Or il arriva, sur ces entrefaites, que l'on se plaignit beaucoup dans le pays des ravages que faisoit un loup. Les Bourgeois, pour l'exterminer, indiquèrent une battue générale, et de tous cotés on accourut, qui avec des chiens, qui avec des arcs, des haches, des bâtons et des lances. L'animal destructeur fut pris enfin dans des toiles, amené en triomphe à la ville, et promené dans les rues. Vous eussiez ri de voir alors les femmes et les enfants venir, les uns après les autres, soulager leur petite colère en lui jetant des pierres, du mortier ou de la boue.

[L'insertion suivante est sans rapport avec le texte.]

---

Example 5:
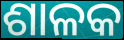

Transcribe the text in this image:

ଶାଳକ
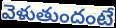
వెళుతుందంటే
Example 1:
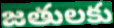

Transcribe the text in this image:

జతులకు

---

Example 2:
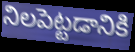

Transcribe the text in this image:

నిలపెట్టడానికి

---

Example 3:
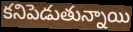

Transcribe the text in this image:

కనిపెడుతున్నాయి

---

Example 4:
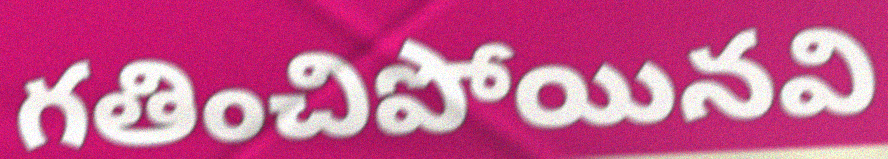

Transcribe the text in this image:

గతించిపోయినవి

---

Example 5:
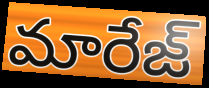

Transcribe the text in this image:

మారేజ్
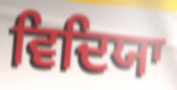
ਵਿਦਿਯਾ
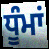
ਧੂੰਮਾਂ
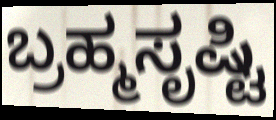
ಬ್ರಹ್ಮಸೃಷ್ಟಿ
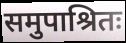
समुपाश्रितः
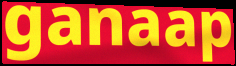
ganaap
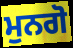
ਮੁਨਗੋ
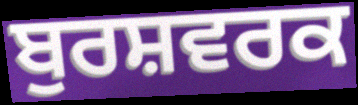
ਬੁਰਸ਼ਵਰਕ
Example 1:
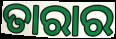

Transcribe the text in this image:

ତାରାର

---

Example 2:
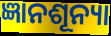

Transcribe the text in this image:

ଜ୍ଞାନଶୂନ୍ୟା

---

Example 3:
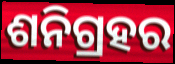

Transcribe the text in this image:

ଶନିଗ୍ରହର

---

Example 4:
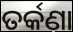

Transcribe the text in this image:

ତର୍କଣା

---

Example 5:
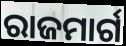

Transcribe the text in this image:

ରାଜମାର୍ଗ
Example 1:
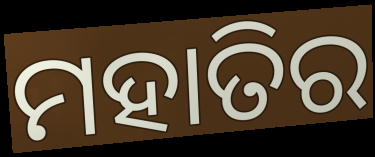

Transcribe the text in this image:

ମହାତିର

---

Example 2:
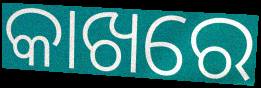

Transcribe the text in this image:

କାଖରେ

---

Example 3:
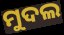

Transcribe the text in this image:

ମୁଦଲ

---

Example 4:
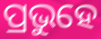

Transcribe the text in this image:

ପ୍ରଭୁହେ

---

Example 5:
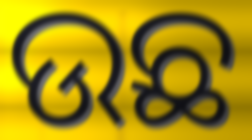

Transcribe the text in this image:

ଉଛ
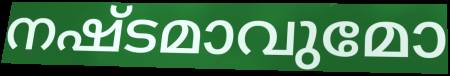
നഷ്ടമാവുമോ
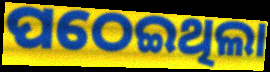
ପଠେଇଥିଲା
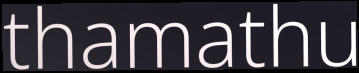
thamathu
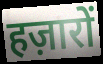
हज़ारों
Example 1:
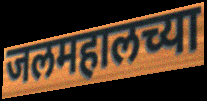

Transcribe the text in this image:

जलमहालच्या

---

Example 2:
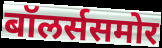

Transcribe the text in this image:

बॉलर्ससमोर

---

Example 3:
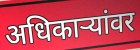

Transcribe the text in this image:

अधिकाऱ्यांवर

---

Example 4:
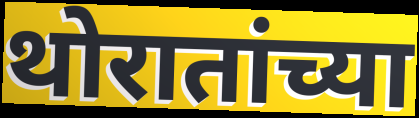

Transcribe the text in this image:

थोरातांच्या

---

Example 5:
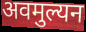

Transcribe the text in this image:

अवमुल्यन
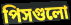
পিসগুলো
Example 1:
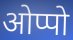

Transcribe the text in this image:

ओप्पो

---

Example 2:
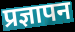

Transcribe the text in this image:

प्रज्ञापन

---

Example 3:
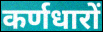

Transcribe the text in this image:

कर्णधारों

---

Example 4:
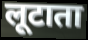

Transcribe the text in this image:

लूटाता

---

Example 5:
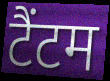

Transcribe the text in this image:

टैंटम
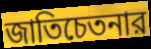
জাতিচেতনার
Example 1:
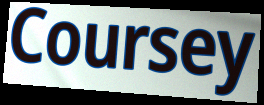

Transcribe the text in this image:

Coursey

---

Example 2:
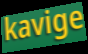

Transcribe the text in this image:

kavige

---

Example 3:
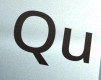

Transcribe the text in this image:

Qu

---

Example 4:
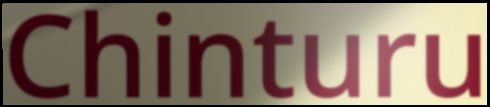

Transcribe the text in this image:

Chinturu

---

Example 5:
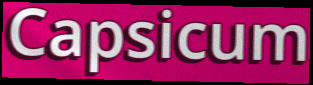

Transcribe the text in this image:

Capsicum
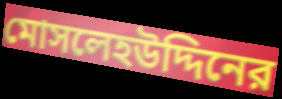
মোসলেহউদ্দিনের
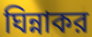
ঘিন্নাকর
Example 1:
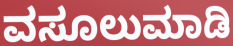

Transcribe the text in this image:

ವಸೂಲುಮಾಡಿ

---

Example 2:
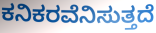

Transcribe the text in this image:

ಕನಿಕರವೆನಿಸುತ್ತದೆ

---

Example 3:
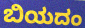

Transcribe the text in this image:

ಬಿಯದಂ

Mais quand il fut question de le faire mourir les avis se partagèrent, les uns vouloient l'écorcher tout vif, les autres le laisser périr de faim, ceux-ci le brûler, ceux-là lui crever les yeux, c'étoit à qui inventeroit le supplice le plus extraordinaire.
Quelqu'un proposa de consulter le nouveau marié comme un homme qui, ayant voyagé beaucoup, pouvoit fournir un bon conseil. Celui-ci s'en défendit d'abord, mais, pressé par les Bourgeois, et obligé de donner son opinion :

"Mes amis, dit-il, vous voulez bien vite expédier votre prisonnier, n'est-ce pas ? "

"Oui, lui répondit-on"

"Eh bien ! Donnez-lui une femme, je ne sais rien de plus sûr !"

§


La même histoire, mais en poème cette fois :


couple du moyen age

Du jeune homme aux douze femmes :


Un simple est naïf villageois
Quand on parloit de mariage,
A Lamon disoit quelquefois:
"Mon père c'est trop peu, je crois,
D'une femme dans un ménage
Oh ! Si jamais je suis en âge,
Je veux en avoir au-moins trois.
"Mon fils, tu n'as tâté d'aucune,
Réponds le père, je le vois.
Trois femmes ! Je n'en avoit qu'une,
Et j'en avoit trop !. Un matin,
Le bon vieillard lui dit : "Lubin,
Tu connois bien dans le village
La fille du gros Mathurin !
Je te la donne en mariage. 
Prends en attendant, celle-là
Pour deux, trois mois, après cela,
Si tu tiens le même langage
Si tu n'as pas assez, mon fils,
D'une femme, alors je m'engage
A t'en avoir deux, quatre, six,
Oh ! Tant que tu voudras, Rubin prit le soir même
Babet pour femme, et fit ce qu'on fait quand on aime,
Alla grand train, puis s’arrêta.
Dont sa Babet à la puce à l'oreille,
Et la nuit tant et tant l'éveille,
Qu'au pauvre diable il ne resta
Que la peau sur les os. Alors dans le village,
Un loup, fameux par maint ravage,
Fut pris, et dans le canton
On opinoit sur la façon
Dont on devoit punir son brigandage.
L'un condamne au feu le glouton,
L'autre par l'eau veut s'en faire raison,
Plusieurs voudroient l'écorcher tout en vie.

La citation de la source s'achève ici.